Home for the holidays? Local airports can't curb nonessential travel
With a regional stay at home orders in effect, restrictions call for people to only travel for essential reasons. But airports have not been slowing down as the holiday approaches.
Despite the Centers for Disease Control and Prevention urging Americans against traveling over Thanksgiving, over 5 million Americans passed through US airports over the holiday week, according to the Transportation Security Administration.
With the holiday season in full swing this week, Craig Piper with the SLO County Regional Airport said the airlines are reporting fairly full flights this week, but not as full as Thanksgiving.
“This time of year, setting aside COVID, typically the Christmas holiday season isn’t as heavily traveled as typically the Thanksgiving holiday season,” Piper said.
But nationwide, over 1 million people passed through airports in the US on Dec. 18 and 19, according to the TSA.
In California, though, several regions call for essential-only travel. At a recent press conference, SLO County Public Health Officer Dr. Penny Borenstein said airports need to stay open, but strongly discourages people traveling for holiday related reasons.
“There absolutely needs to continue to be flights," Borenstein said. "There are reasons people need to fly and we continue to ask that it only be for those essential trips.”
But what is considered essential? Piper said it's not up to local airports to say what people can and cannot fly for.

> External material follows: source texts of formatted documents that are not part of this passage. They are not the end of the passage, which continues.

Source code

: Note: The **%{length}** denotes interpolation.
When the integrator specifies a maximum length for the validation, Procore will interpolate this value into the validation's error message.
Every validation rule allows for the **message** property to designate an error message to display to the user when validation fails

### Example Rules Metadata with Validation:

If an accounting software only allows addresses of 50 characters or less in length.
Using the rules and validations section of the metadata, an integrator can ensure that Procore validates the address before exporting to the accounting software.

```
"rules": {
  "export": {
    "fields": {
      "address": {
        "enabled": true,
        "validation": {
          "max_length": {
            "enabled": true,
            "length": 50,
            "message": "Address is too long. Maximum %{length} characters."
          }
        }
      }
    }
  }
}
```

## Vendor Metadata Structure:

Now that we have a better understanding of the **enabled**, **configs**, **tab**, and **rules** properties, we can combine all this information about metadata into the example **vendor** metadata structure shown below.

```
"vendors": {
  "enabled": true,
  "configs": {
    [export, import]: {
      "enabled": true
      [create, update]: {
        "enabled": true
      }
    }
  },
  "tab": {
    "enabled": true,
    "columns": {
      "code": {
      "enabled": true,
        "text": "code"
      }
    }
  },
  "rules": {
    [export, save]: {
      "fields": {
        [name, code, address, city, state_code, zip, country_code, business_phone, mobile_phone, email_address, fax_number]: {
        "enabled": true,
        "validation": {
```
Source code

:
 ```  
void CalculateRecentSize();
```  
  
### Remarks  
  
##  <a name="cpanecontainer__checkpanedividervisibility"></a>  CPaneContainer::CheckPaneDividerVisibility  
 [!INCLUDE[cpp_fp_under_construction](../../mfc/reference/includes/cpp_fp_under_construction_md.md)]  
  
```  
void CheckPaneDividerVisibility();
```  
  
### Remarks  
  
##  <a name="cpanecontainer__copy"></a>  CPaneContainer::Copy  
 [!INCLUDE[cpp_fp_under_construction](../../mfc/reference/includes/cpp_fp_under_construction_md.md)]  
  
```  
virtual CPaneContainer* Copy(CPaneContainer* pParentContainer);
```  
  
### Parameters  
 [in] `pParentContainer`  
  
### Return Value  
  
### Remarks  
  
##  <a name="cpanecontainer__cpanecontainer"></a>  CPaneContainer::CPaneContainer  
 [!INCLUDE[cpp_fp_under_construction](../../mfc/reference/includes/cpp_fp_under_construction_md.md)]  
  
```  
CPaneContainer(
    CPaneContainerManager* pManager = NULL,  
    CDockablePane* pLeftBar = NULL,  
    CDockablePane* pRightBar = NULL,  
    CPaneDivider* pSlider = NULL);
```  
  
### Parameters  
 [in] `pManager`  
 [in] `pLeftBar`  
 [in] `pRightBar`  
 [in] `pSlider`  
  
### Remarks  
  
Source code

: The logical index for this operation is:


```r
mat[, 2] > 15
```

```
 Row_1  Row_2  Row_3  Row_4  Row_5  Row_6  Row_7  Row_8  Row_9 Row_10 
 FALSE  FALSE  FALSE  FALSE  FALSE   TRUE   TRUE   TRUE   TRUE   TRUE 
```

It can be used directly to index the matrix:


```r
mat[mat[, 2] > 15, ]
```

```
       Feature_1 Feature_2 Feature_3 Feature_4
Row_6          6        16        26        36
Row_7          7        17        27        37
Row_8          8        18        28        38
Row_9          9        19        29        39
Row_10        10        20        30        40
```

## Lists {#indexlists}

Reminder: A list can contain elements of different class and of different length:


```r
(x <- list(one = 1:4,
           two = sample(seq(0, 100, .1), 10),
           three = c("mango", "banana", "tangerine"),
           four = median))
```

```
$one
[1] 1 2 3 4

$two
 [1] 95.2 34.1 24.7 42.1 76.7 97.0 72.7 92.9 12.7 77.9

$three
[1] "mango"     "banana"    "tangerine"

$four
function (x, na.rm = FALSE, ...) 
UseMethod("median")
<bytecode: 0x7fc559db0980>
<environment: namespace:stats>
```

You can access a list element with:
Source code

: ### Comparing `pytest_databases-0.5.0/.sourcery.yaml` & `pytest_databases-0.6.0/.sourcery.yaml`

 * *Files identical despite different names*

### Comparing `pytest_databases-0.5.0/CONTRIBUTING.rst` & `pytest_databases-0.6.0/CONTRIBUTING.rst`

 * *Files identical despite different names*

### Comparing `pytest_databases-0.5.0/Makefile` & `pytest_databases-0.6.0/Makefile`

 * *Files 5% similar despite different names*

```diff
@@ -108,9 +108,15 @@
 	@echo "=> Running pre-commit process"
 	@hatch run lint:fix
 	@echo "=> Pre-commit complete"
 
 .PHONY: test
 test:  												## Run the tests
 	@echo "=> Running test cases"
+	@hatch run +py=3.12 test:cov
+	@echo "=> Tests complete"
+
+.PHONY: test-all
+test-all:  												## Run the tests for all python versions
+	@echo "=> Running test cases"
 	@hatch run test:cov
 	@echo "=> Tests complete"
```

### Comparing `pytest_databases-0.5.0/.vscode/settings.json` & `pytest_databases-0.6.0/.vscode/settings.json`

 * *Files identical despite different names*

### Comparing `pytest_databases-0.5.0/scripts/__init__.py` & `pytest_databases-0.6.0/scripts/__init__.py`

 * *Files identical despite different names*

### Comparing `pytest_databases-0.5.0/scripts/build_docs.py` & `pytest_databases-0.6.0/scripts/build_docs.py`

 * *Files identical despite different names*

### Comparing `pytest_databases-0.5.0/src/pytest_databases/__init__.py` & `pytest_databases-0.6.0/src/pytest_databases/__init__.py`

"That’s out of our purview," Piper said. "That would come from the state or federal government to say ‘no, people can’t travel.’ While there is that essential travel requirement out there, we the airport doesn't have the authority to limit someone's ability to go travel.”
Piper said for those who do choose to travel, passengers must wear facial coverings when entering the terminal and on the flight.
But, passengers should check with each airline's individual rules to see the age restrictions for facial coverings.
“You are going to want to check with the specific airline," Piper said. "I’ve heard stories where an infant or toddler, they were required to put a mask on, but they couldn’t make it work and they were pulled off the plane. So it’s best to check with your individual airline to see what their requirements are.”